En effet, ce nouveau gouvernement est sommé d’apporter sine mora des réponses ciblées pour l’instauration d’un nouveau modèle de développement, considéré comme un grand chantier de règne. Avec comme points d’orgue un développement industriel tous azimuts, une implantation régionale dans le Maghreb, dans le Monde arabe et en Afrique plus efficiente consolidant les grands acquis déjà engrangés pour jouer pleinement ce rôle de leader qui porte l’ambition marocaine au-delà des frontières géographiques et politiques. «La modernisation des infrastructures, le lancement de nombreuses stratégies sectorielles et l’engagement du Maroc dans un vaste programme d’énergies renouvelables ont permis d’apporter des réponses économiques pertinentes et de préparer l’avenir», lit-on dans les pages du Nouveau modèle de développement.

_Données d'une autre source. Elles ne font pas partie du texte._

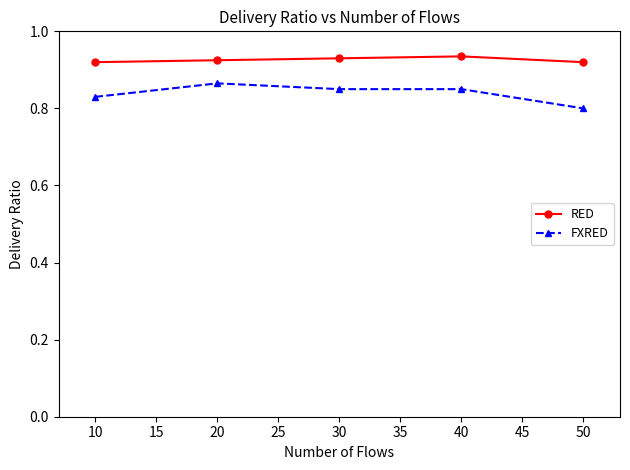

What is the sum of all RED values?

4.6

Ce nouveau gouvernement a aujourd’hui la possibilité couplée à l’opportunité historique de mettre ses visions en pratique tranchant complètement avec les ratés du passé. Pour cela, il doit prendre comme priorités les objectifs suivants : «le doublement du produit intérieur brut par habitant à horizon 2035, une maîtrise des apprentissages de base à la fin du cycle primaire par plus de 90% des élèves, l’augmentation du nombre de médecins par habitants pour atteindre les normes de l’OMS, la réduction à 20% de la part de l’emploi informel, l’élargissement du taux de participation des femmes à 45%, contre 22% en 2019, un taux de satisfaction des citoyens envers l’administration et les services publics de plus de 80%», comme nous pouvons le lire dans la synthèse du Nouveau modèle de développement.
Parmi ces réponses attendues dans l’urgence, une politique de mise en valeur de l’enseignement et de l’éducation nationale en valorisant les instituteurs et les professeurs, en dotant les écoles marocaines des moyens nécessaires pour fournir aux enfants un accès assuré au savoir et aux connaissances. Cela passe par une école nettoyée de la violence, devenue monnaie courante. Cela passe par la lutte contre le trafic et la consommation des drogues dans les écoles marocaines. Cela passe par la valorisation du diplôme comme un outil permettant l’accès au marché du travail, dans une synergie entre ce que proposent les écoles et les universités et ce qu’attendent l’économie et les différentes industries qui y sont rattachées. Dans cette optique, l’école doit être pensée comme un investissement dans le cadre d’une industrie des compétences, avec la garantie du rendement et du retour sur investissement. Cela passe par des compensations, par des salaires attrayants, par redonner à l’école et à l’université marocaines leurs lettres de noblesse en en faisant des centres névralgiques dans la quête des intelligences et des compétences dans tous les secteurs vitaux pour le Maroc.